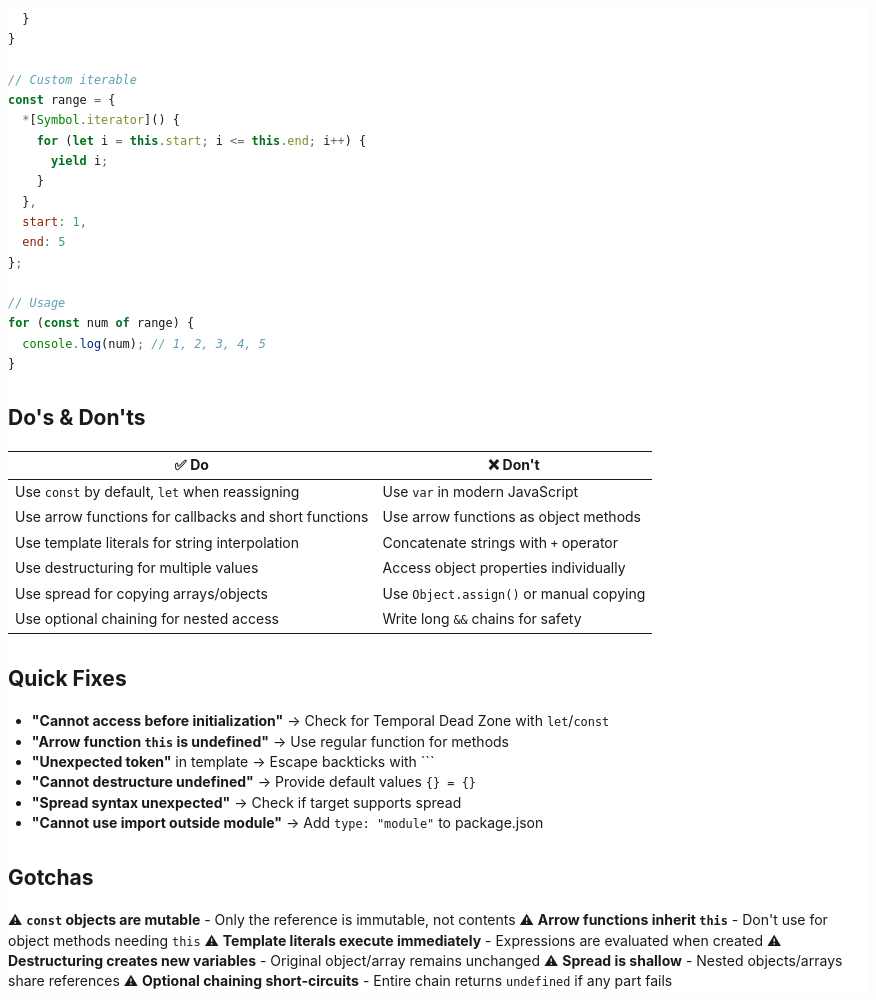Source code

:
 ```javascript
  }
}

// Custom iterable
const range = {
  *[Symbol.iterator]() {
    for (let i = this.start; i <= this.end; i++) {
      yield i;
    }
  },
  start: 1,
  end: 5
};

// Usage
for (const num of range) {
  console.log(num); // 1, 2, 3, 4, 5
}
```

## Do's & Don'ts
| ✅ Do | ❌ Don't |
|-------|----------|
| Use `const` by default, `let` when reassigning | Use `var` in modern JavaScript |
| Use arrow functions for callbacks and short functions | Use arrow functions as object methods |
| Use template literals for string interpolation | Concatenate strings with `+` operator |
| Use destructuring for multiple values | Access object properties individually |
| Use spread for copying arrays/objects | Use `Object.assign()` or manual copying |
| Use optional chaining for nested access | Write long `&&` chains for safety |

## Quick Fixes
- **"Cannot access before initialization"** → Check for Temporal Dead Zone with `let`/`const`
- **"Arrow function `this` is undefined"** → Use regular function for methods
- **"Unexpected token"** in template → Escape backticks with `\``
- **"Cannot destructure undefined"** → Provide default values `{} = {}`
- **"Spread syntax unexpected"** → Check if target supports spread
- **"Cannot use import outside module"** → Add `type: "module"` to package.json

## Gotchas
⚠️ **`const` objects are mutable** - Only the reference is immutable, not contents
⚠️ **Arrow functions inherit `this`** - Don't use for object methods needing `this`
⚠️ **Template literals execute immediately** - Expressions are evaluated when created
⚠️ **Destructuring creates new variables** - Original object/array remains unchanged
⚠️ **Spread is shallow** - Nested objects/arrays share references
⚠️ **Optional chaining short-circuits** - Entire chain returns `undefined` if any part fails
____________________
= Work instructions =
The answer is a number alone: how many lines of the data contain the string "with"?

= Written solution =
3